What I'm learning about myself . . .

This'll either be a series of posts, or maybe one post that I go back and add to later.

I'm doing very close, word-by-word editing right now. It's tedious, but I'm really pleased with the results. One thing I'm doing (I think I mentioned this in a prior post) is searching, with the Find command, for junk words, for weak writing signals, and trying to cut out the ones I can. In the process, I'm discovering things about my writing habits that I might not be able to learn any other way. How often do we look at our writing *this* closely?

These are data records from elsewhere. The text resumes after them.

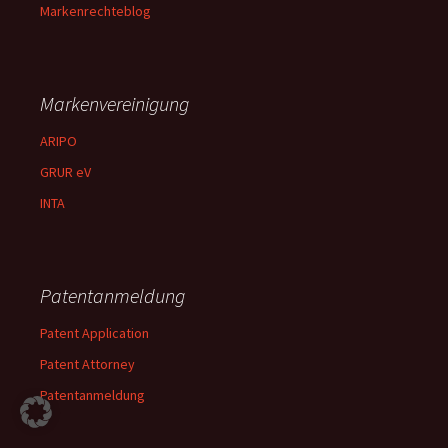
Markenrechteblog
Markenvereinigung
ARIPO
GRUR eV
INTA
Patentanmeldung
Patent Application
Patent Attorney
Patentanmeldung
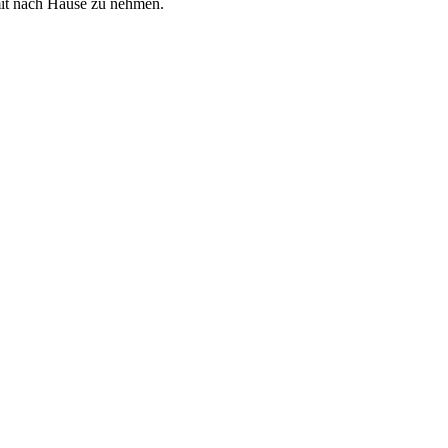
it nach Hause zu nehmen.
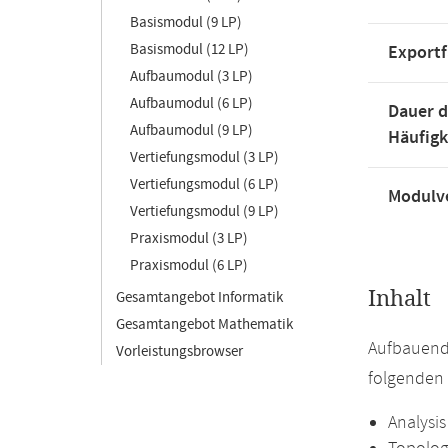
Basismodul (9 LP)
Basismodul (12 LP)
Exportf
Aufbaumodul (3 LP)
Aufbaumodul (6 LP)
Dauer d
Aufbaumodul (9 LP)
Häufigk
Vertiefungsmodul (3 LP)
Vertiefungsmodul (6 LP)
Modulve
Vertiefungsmodul (9 LP)
Praxismodul (3 LP)
Praxismodul (6 LP)
Inhalt
Gesamtangebot Informatik
Gesamtangebot Mathematik
Aufbauend
Vorleistungsbrowser
folgenden 
Analysis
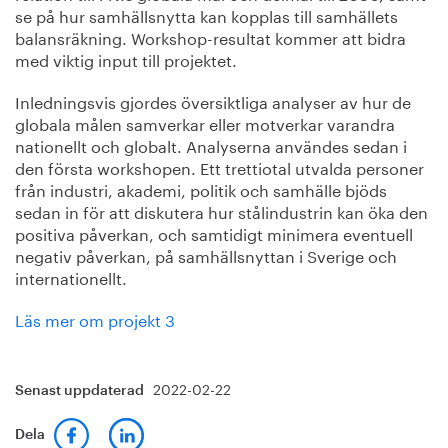
se på hur samhällsnytta kan kopplas till samhällets
balansräkning. Workshop-resultat kommer att bidra
med viktig input till projektet.
Inledningsvis gjordes översiktliga analyser av hur de
globala målen samverkar eller motverkar varandra
nationellt och globalt. Analyserna användes sedan i
den första workshopen. Ett trettiotal utvalda personer
från industri, akademi, politik och samhälle bjöds
sedan in för att diskutera hur stålindustrin kan öka den
positiva påverkan, och samtidigt minimera eventuell
negativ påverkan, på samhällsnyttan i Sverige och
internationellt.
Läs mer om projekt 3
2022-02-22
Senast uppdaterad
Dela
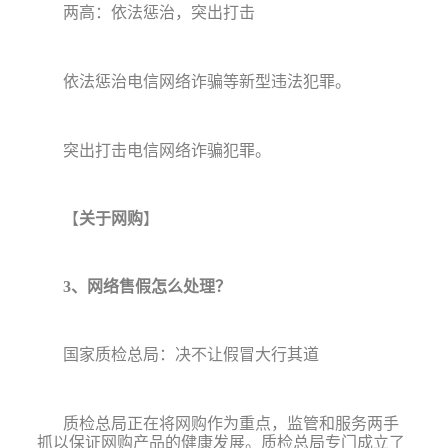
两高：依法惩治，突出打击
依法惩治电信网络诈骗等新型违法犯罪。
突出打击电信网络诈骗犯罪。
【
关于网购
】
3
、网络售假怎么处理？
国家质检总局：决不让假冒大行其道
质检总局正在将网购作为重点，监管和服务两手
抓以保证网购产品的健康发展。质检总局专门成立了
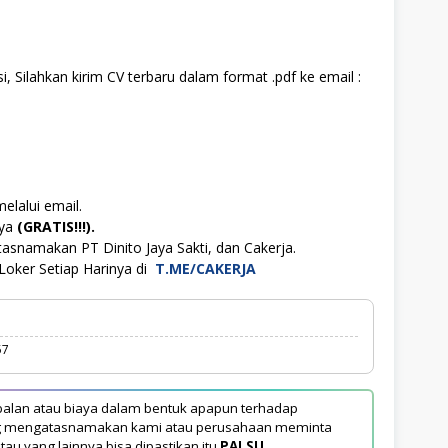
, Silahkan kirim CV terbaru dalam format .pdf ke email :
elalui email.
aya
(GRATIS!!!).
asnamakan PT Dinito Jaya Sakti, dan Cakerja.
Loker Setiap Harinya di
T.ME/CAKERJA
57
alan atau biaya dalam bentuk apapun terhadap
yang mengatasnamakan kami atau perusahaan meminta
tau yang lainnya bisa dipastikan itu
PALSU
.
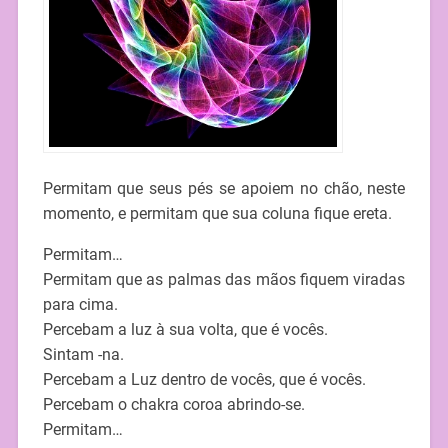
Permitam que seus pés se apoiem no chão, neste
momento, e permitam que sua coluna fique ereta.
Permitam…
Permitam que as palmas das mãos fiquem viradas
para cima.
Percebam a luz à sua volta, que é vocês.
Sintam -na.
Percebam a Luz dentro de vocês, que é vocês.
Percebam o chakra coroa abrindo-se.
Permitam…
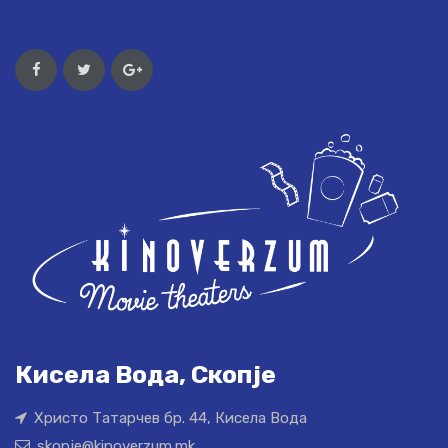
Кисела Вода, Скопје
Христо Татарчев бр. 44, Кисела Вода
skopje@kinoverzum.mk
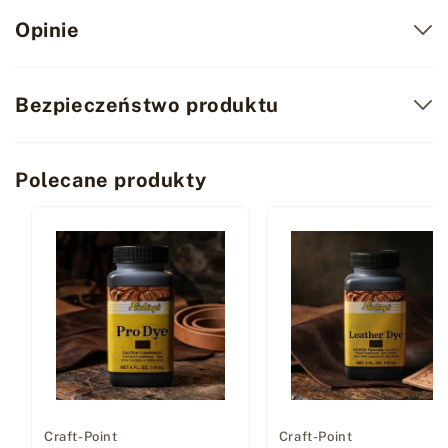
Opinie
Bezpieczeństwo produktu
Polecane produkty
Dostawca:
Craft-Point
Dostawca:
Craft-Point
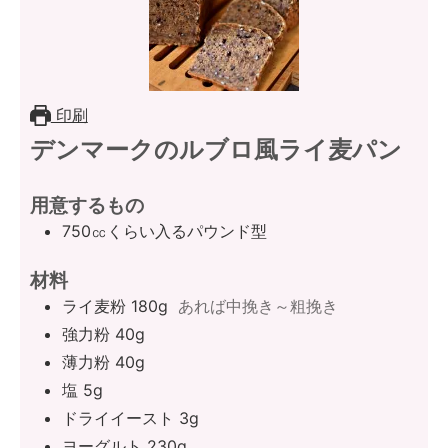
印刷
デンマークのルブロ風ライ麦パン
用意するもの
750㏄くらい入るパウンド型
材料
ライ麦粉 180g
あれば中挽き～粗挽き
強力粉 40g
薄力粉 40g
塩 5g
ドライイースト 3g
ヨーグルト 230g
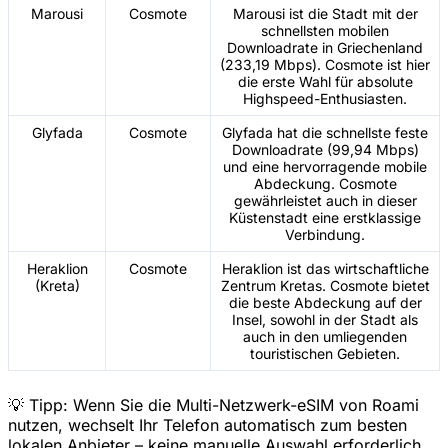
Marousi
Cosmote
Marousi ist die Stadt mit der
schnellsten mobilen
Downloadrate in Griechenland
(233,19 Mbps). Cosmote ist hier
die erste Wahl für absolute
Highspeed-Enthusiasten.
Glyfada
Cosmote
Glyfada hat die schnellste feste
Downloadrate (99,94 Mbps)
und eine hervorragende mobile
Abdeckung. Cosmote
gewährleistet auch in dieser
Küstenstadt eine erstklassige
Verbindung.
Heraklion
Cosmote
Heraklion ist das wirtschaftliche
(Kreta)
Zentrum Kretas. Cosmote bietet
die beste Abdeckung auf der
Insel, sowohl in der Stadt als
auch in den umliegenden
touristischen Gebieten.
💡 Tipp: Wenn Sie die Multi-Netzwerk-eSIM von Roami
nutzen, wechselt Ihr Telefon automatisch zum besten
lokalen Anbieter – keine manuelle Auswahl erforderlich.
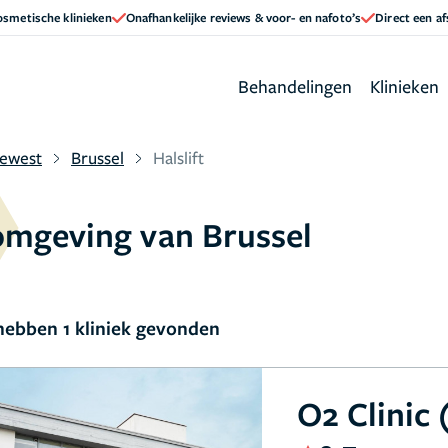
cosmetische klinieken
Onafhankelijke reviews & voor- en nafoto’s
Direct een a
Behandelingen
Klinieken
Gewest
Brussel
Halslift
e omgeving van Brussel
ebben 1 kliniek gevonden
O2 Clinic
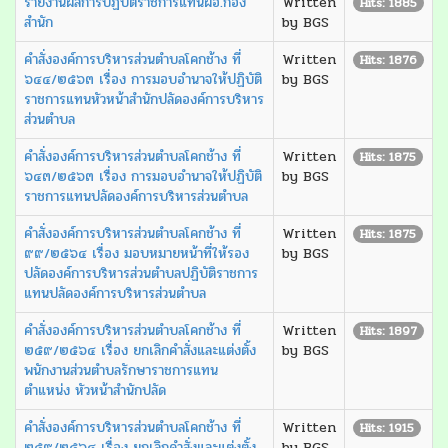
รายงานผลการปฏิบัติราชการแทนผอ.กอง
Written
Hits: 1885
สำนัก
by BGS
คำสั่งองค์การบริหารส่วนตำบลโคกช้าง ที่
Written
Hits: 1876
๖๔๔/๒๕๖๓ เรื่อง การมอบอำนาจให้ปฏิบัติ
by BGS
ราชการแทนหัวหน้าสำนักปลัดองค์การบริหาร
ส่วนตำบล
คำสั่งองค์การบริหารส่วนตำบลโคกช้าง ที่
Written
Hits: 1875
๖๔๓/๒๕๖๓ เรื่อง การมอบอำนาจให้ปฏิบัติ
by BGS
ราชการแทนปลัดองค์การบริหารส่วนตำบล
คำสั่งองค์การบริหารส่วนตำบลโคกช้าง ที่
Written
Hits: 1875
๙๙/๒๕๖๔ เรื่อง มอบหมายหน้าที่ให้รอง
by BGS
ปลัดองค์การบริหารส่วนตำบลปฏิบัติราชการ
แทนปลัดองค์การบริหารส่วนตำบล
คำสั่งองค์การบริหารส่วนตำบลโคกช้าง ที่
Written
Hits: 1897
๒๕๙/๒๕๖๔ เรื่อง ยกเลิกคำสั่งและแต่งตั้ง
by BGS
พนักงานส่วนตำบลรักษาราชการแทน
ตำแหน่ง หัวหน้าสำนักปลัด
คำสั่งองค์การบริหารส่วนตำบลโคกช้าง ที่
Written
Hits: 1915
๒๕๙/๒๕๖๔ เรื่อง ยกเลิกคำสั่งและแต่งตั้ง
by BGS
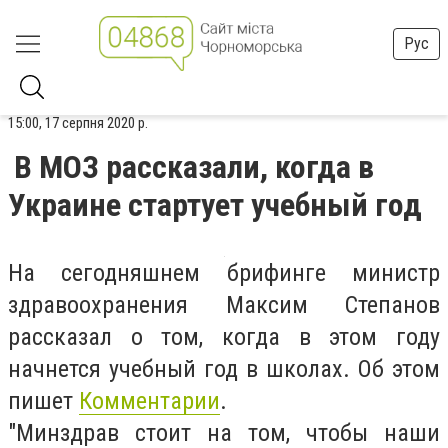
Рус
15:00, 17 серпня 2020 р.
В МОЗ рассказали, когда в
Украине стартует учебный год
На сегодняшнем брифинге министр
здравоохранения Максим Степанов
рассказал о том, когда в этом году
начнется учебный год в школах. Об этом
пишет
Комментарии
.
"Минздрав стоит на том, чтобы наши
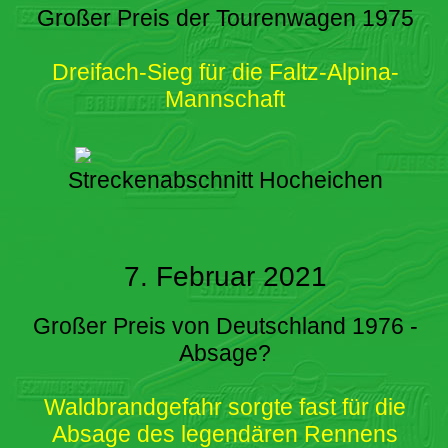
Großer Preis der Tourenwagen 1975
Dreifach-Sieg für die Faltz-Alpina-
Mannschaft
Streckenabschnitt Hocheichen
7. Februar 2021
Großer Preis von Deutschland 1976 -
Absage?
Waldbrandgefahr sorgte fast für die
Absage des legendären Rennens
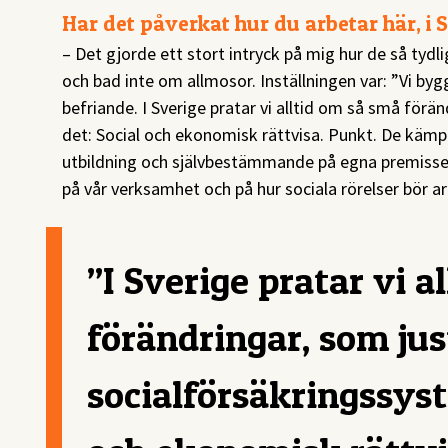
Har det påverkat hur du arbetar här, i 
– Det gjorde ett stort intryck på mig hur de så ty
och bad inte om allmosor. Inställningen var: ”Vi bygg
befriande. I Sverige pratar vi alltid om så små förä
det: Social och ekonomisk rättvisa. Punkt. De kämpa
utbildning och självbestämmande på egna premisser
på vår verksamhet och på hur sociala rörelser bör ar
”I Sverige pratar vi a
förändringar, som jus
socialförsäkringssyst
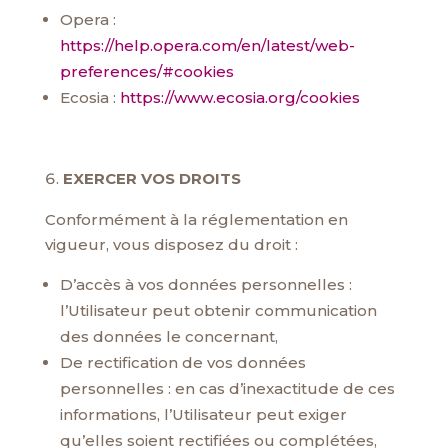
Opera :
https://help.opera.com/en/latest/web-
preferences/#cookies
Ecosia :
https://www.ecosia.org/cookies
EXERCER VOS DROITS
Conformément à la réglementation en
vigueur, vous disposez du droit :
D’accès à vos données personnelles :
l’Utilisateur peut obtenir communication
des données le concernant,
De rectification de vos données
personnelles : en cas d’inexactitude de ces
informations, l’Utilisateur peut exiger
qu’elles soient rectifiées ou complétées,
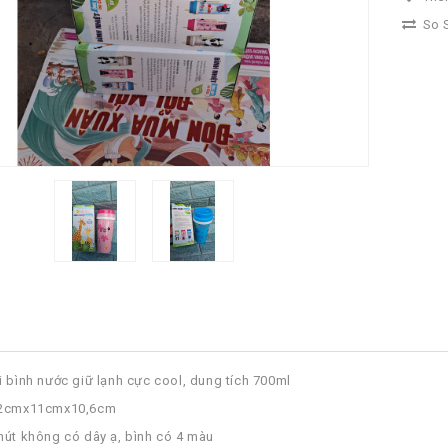
So S
i bình nước giữ lạnh cực cool, dung tích 700ml
22cmx11cmx10,6cm
hút không có dây ạ, bình có 4 màu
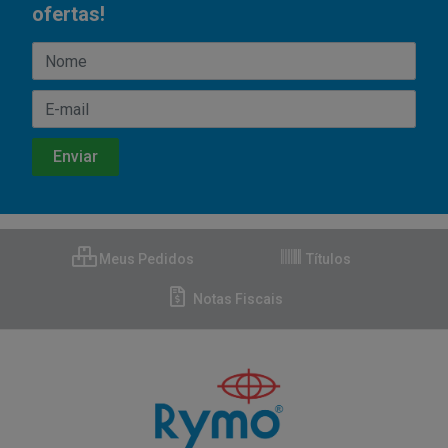
ofertas!
Meus Pedidos
Títulos
Notas Fiscais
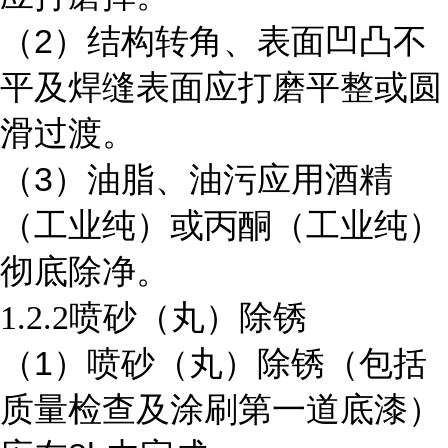
2
（
）结构转角、表面凹凸不
平及焊缝表面应打磨平整或圆
滑过渡。
3
（
）油脂、油污应用酒精
（工业纯）或丙酮（工业纯）
彻底除净。
1.2.2
喷砂（丸）除锈
1
（
）喷砂（丸）除锈（包括
质量检查及涂刷第一道底漆）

Anyway, I'm going to make a note of the things I find, mostly for my own benefit. So that maybe in future writing I'll avoid some of these amateurish things in the first draft, and not have to seek and destroy them later. Still, maybe someone else will find it useful too, and that'd be cool.

One thing I've noticed tonight is that I have a real tendency to write "could" plus a present tense verb instead of writing a past tense verb. For instance, "Out of the corner of his eye, he could see the two men," instead of, "Out of the corner of his eye, he saw the two men." It's often weak writing: Instead of explicitly describing what does happen or what a character does, I imply the action, by merely describing what the character *can* do, or what *can* happen. I'd never noticed that tendency before; I'm glad I'm onto it now.

2 comments:

Anonymous said...

Icarus-- I found this tool helpful in looking at word frequency, and for developing a concordance for my novel-- TextSTAT

José Iriarte said...

Cool. In addition to my custom created list, I've been using http://www.autocrit.com/

Some of the tools are not all they're hyped up to be, but I've been finding the repeated phrases summary and the combination view of overused and repeated words helpful. The latter one actually compares the frequency with which you use certain commonly overused words with the frequency with which they appear in published commercial fiction.